● Excerpted data:

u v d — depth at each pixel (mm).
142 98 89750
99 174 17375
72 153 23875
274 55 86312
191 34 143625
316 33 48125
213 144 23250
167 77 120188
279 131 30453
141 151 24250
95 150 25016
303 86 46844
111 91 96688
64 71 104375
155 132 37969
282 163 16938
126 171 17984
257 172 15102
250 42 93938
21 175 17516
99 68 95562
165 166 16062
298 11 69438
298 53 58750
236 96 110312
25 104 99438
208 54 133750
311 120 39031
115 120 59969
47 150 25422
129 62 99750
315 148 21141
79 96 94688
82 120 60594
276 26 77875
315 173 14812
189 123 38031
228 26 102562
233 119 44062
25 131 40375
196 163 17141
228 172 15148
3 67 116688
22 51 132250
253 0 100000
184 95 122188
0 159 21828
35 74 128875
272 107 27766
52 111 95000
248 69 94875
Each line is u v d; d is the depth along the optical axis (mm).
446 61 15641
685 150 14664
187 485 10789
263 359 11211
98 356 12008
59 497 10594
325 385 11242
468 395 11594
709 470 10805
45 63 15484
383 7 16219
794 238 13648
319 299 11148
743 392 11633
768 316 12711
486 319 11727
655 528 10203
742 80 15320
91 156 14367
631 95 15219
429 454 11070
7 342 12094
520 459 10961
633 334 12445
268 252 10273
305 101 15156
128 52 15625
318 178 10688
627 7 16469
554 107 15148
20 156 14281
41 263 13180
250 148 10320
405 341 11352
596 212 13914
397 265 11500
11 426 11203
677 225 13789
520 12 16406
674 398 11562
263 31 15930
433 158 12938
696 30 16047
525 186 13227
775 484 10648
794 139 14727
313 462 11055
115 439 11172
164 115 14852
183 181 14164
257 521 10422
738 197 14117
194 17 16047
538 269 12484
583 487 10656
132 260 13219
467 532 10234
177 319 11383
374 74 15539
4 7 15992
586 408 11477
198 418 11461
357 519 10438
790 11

● What you should do:
List each line of the records that holds the string "depth".

● Exercise response:
u v d — depth at each pixel (mm).
Each line is u v d; d is the depth along the optical axis (mm).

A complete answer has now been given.